Hasta que en 2006 Rajoy necesitó el populismo de coger firmas anti-Estatut catalán y promover el recurso de inconstitucionalidad para llegar a Moncloa (es doloroso pero cierto: a medida que ETA caía, otro enemigo exterior le convenía). Y en 2010, el Tribunal Constitucional anuló el texto, a pesar de su contenido idéntico al andaluz, sin ir más lejos. De esos polvos este lodo. Regado, para colmo, por dos géiseres de dinero negro que han estallado: la corrupción y financiación ilegal de décadas de la derecha, tanto española como catalana, que hacen que PP y CIU, entregados ambos a recortes sociales, hayan compartido interés por tapar sus vergüenzas... enfrentándonos.

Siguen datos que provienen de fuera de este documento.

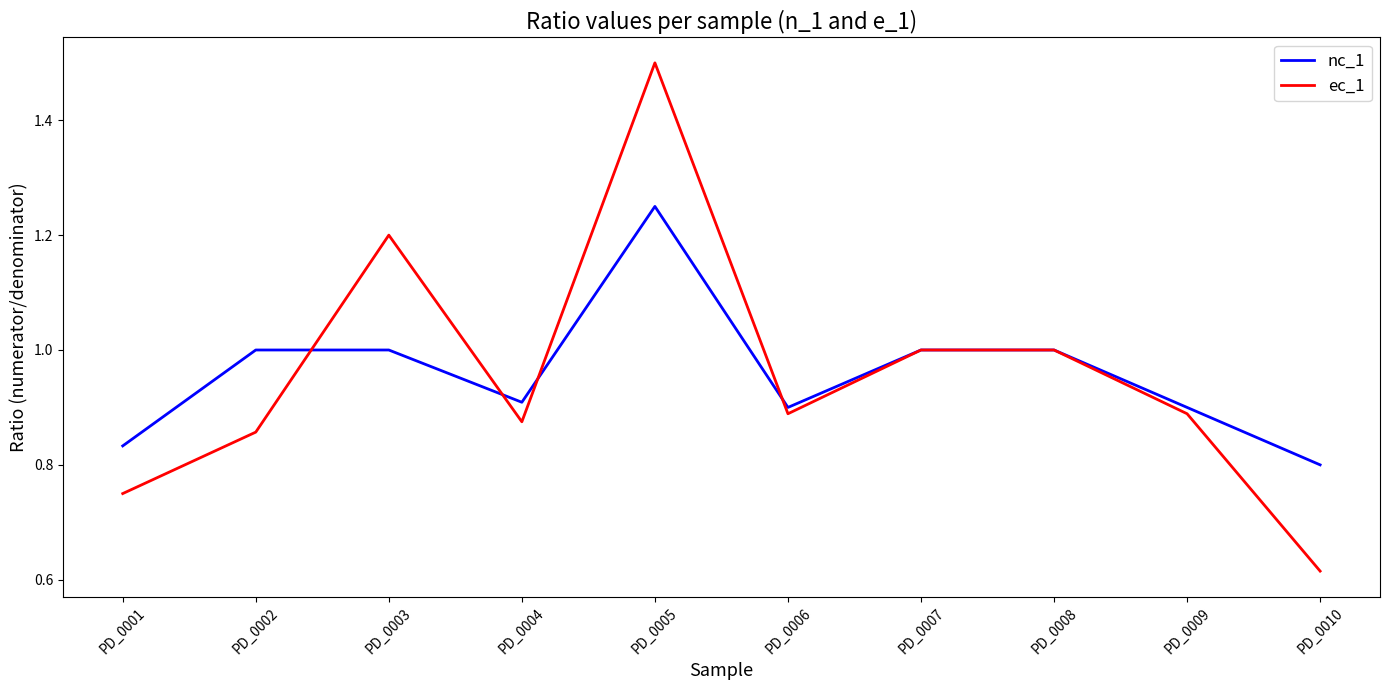

List the series in order of their peak value, highest first.

ec_1, nc_1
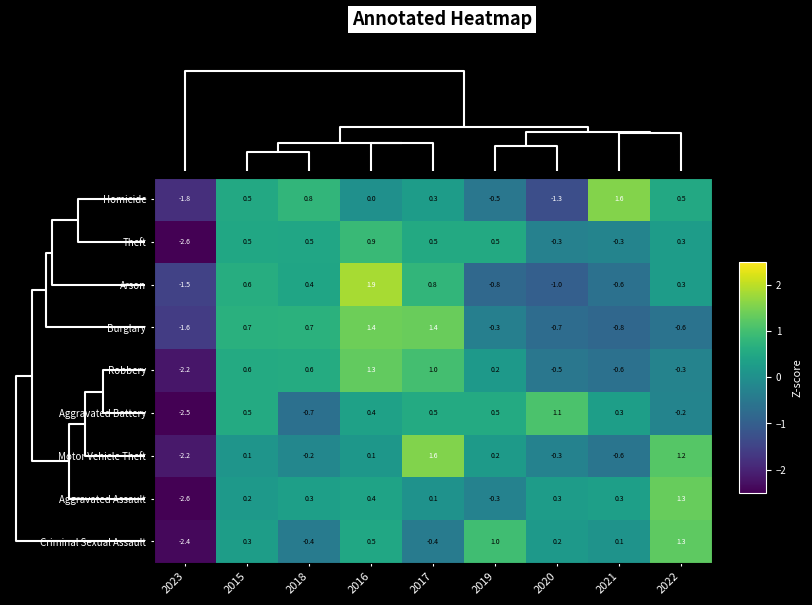

At which category is the sum across all series the highest?

2016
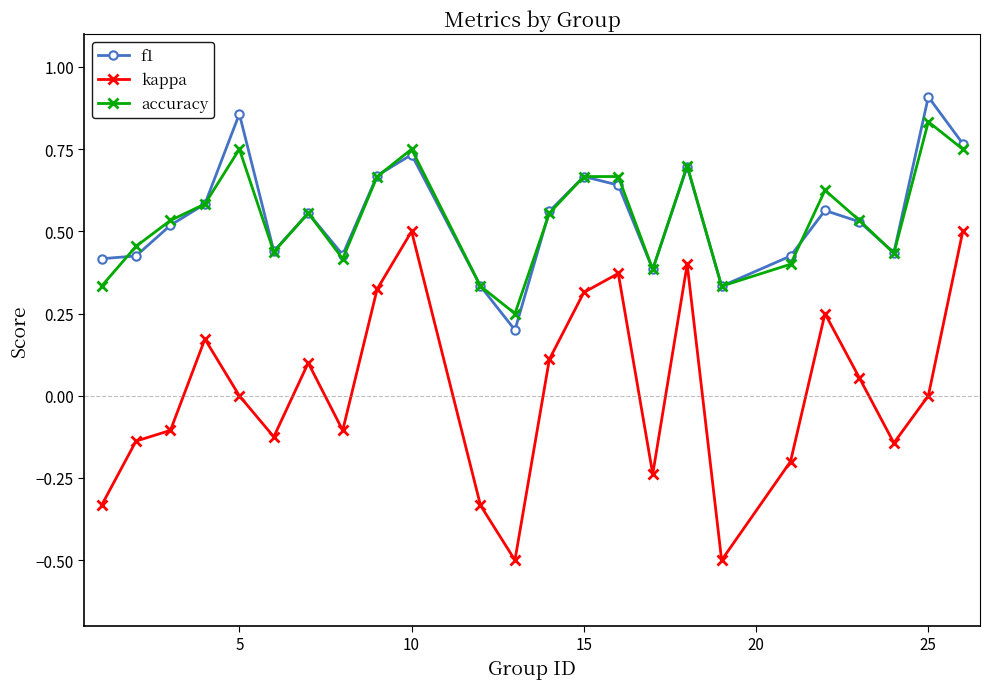

Which series has the widest spread of values?

kappa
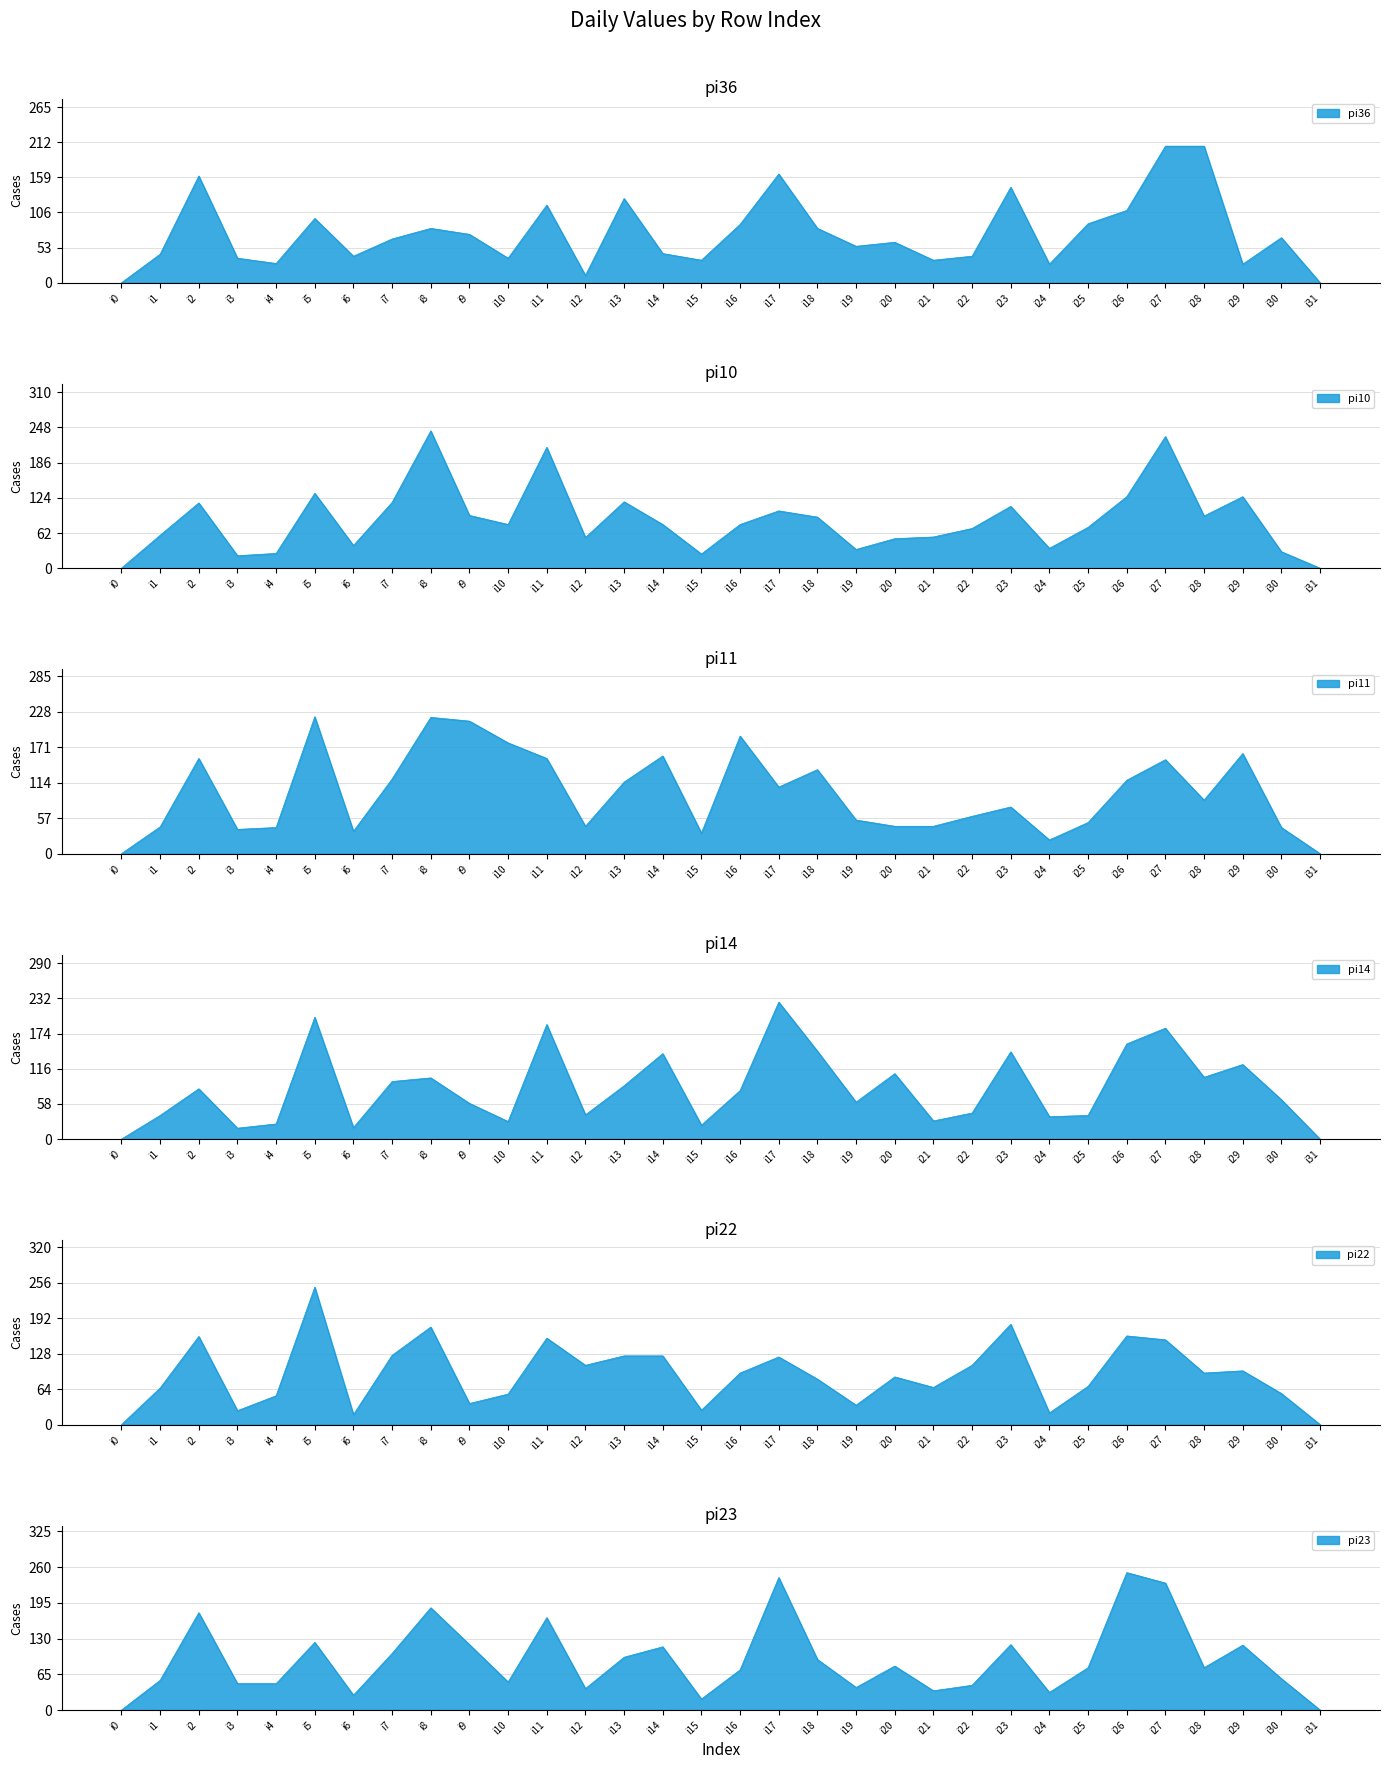

What is the average value of the pi36 series?

75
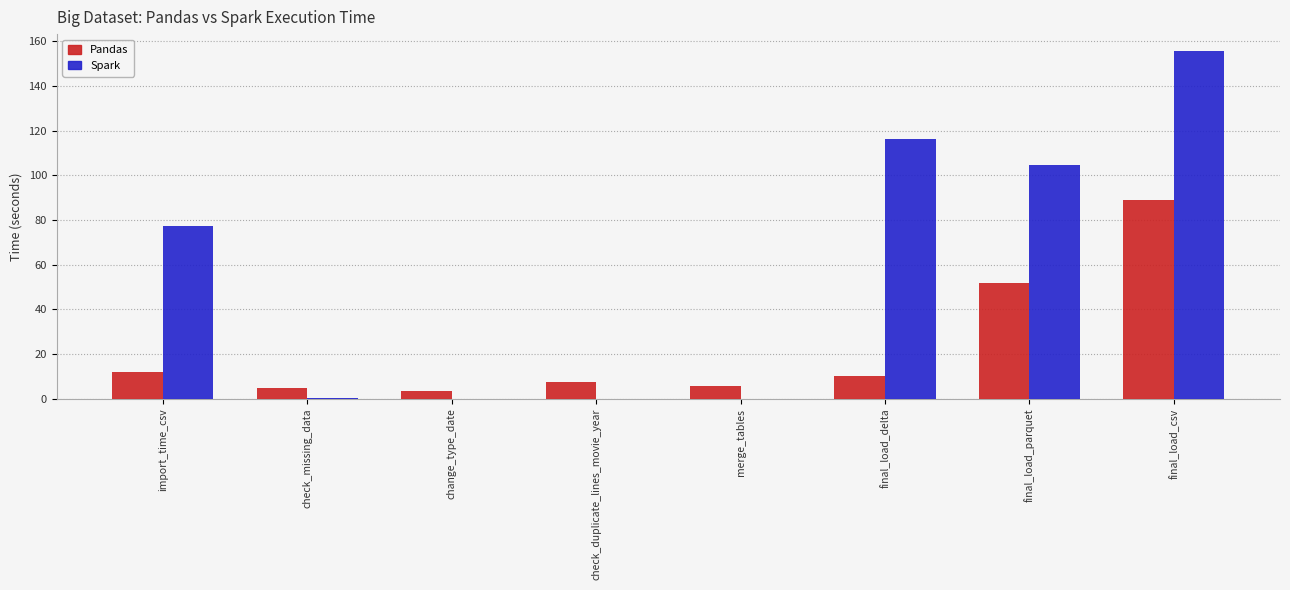

Which category has the highest value across all series?

final_load_csv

Mientras los antiguos convergentes, al cambiar de nombre, deciden estratégicamente escorarse a la izquierda y unirse a la CUP y Esquerra republicana, el PP está entregado a lo más reaccionario. La última prueba, la guinda a la Semana Santa de cuatro ministros, Zoido (Interior), Catalá (Justicia), Cospedal (Defensa) y Méndez de Vigo (Educación, Cultura, Deporte y de Portavoz) jaleando en Málaga a la Legión. Provocándonos a cuantos creemos y deseamos ser ciudadanos de un Estado laico

Los españoles tenemos amplio currículum y experiencia en enfrentarnos y arruinarnos la existencia. A poco que nos dejemos ir somos capaces de repetir. Pero, ¿No habrá al fin, mayoría; no seremos al fin bastantes los distintos, discrepantes, convencidos de cuánta verdad encierran las máximas democráticas que hemos repetido como palabras que nada significaran, como mantras huecos, útiles sólo para adormecernos?

“No hay que desgastar las instituciones”. En efecto, cuando el Ejecutivo y Legislativo tejen como arañas hilos, interfiriendo en nombramientos de jueces, luego los ciudadanos no creen en la imparcialidad de las sentencias ni, por tanto, las acatan de buen grado. 

“El valor de la democracia es el respeto a la discrepancia”. No es sólo que haya que garantizar el derecho a discrepar sino que hay un gran valor constructivo en la crítica, que el peloteo ciego es un cáncer para todo proyecto. Y, como el cáncer, no deja de reproducirse por todas partes: desde en los Tribunales donde el tercer magistrado de una sala se muerde la lengua para no firmar un voto particular que no cambiará la sentencia y a él, en cambio, le perjudicará la carrera -con peligro hasta de expulsión, tipo Garzón-; hasta en esta Andalucía cuyo tufo capta en su “Malas compañías” sobre los ERE Cristina Pardo.

“Toda aspiración política, hasta la Independencia, cabe mientras se defienda por cauces democráticos, sin violencia”, como argumentamos tantos años de crímenes de ETA. 

“La historia hay que estudiarla para no repetir errores del pasado”. La historia democrática pero también la previa. Muy particularmente la recuperación de la memoria: la verdad, justicia y reparación de las víctimas del franquismo que no son patrimonio exclusivo de los vencidos y sus familiares que luchan muy solos por rescatarla -la asociación Nuestra Memoria acaba de publicar El ADN de la memoria, con referentes muy valiosos-. Sino que es riqueza también para quienes tuvimos abuelos en el bando golpista, para gentes de izquierda o derecha que compartamos el compromiso con la construcción siempre inacabada y frágil de la convivencia en una democracia parlamentaria constitucional. Faros para iluminar la oscuridad.

No me engaño. Por humilde que parezca, articular ese pacto renovado es complejo. Pero, como lo necesitamos con urgencia, quiero creer que habrá nombres suficientes, en partes lo bastante diversas como para armar puentes con la velocidad, convicción y eficacia con que abren frentes quienes socavan nuestra democracia.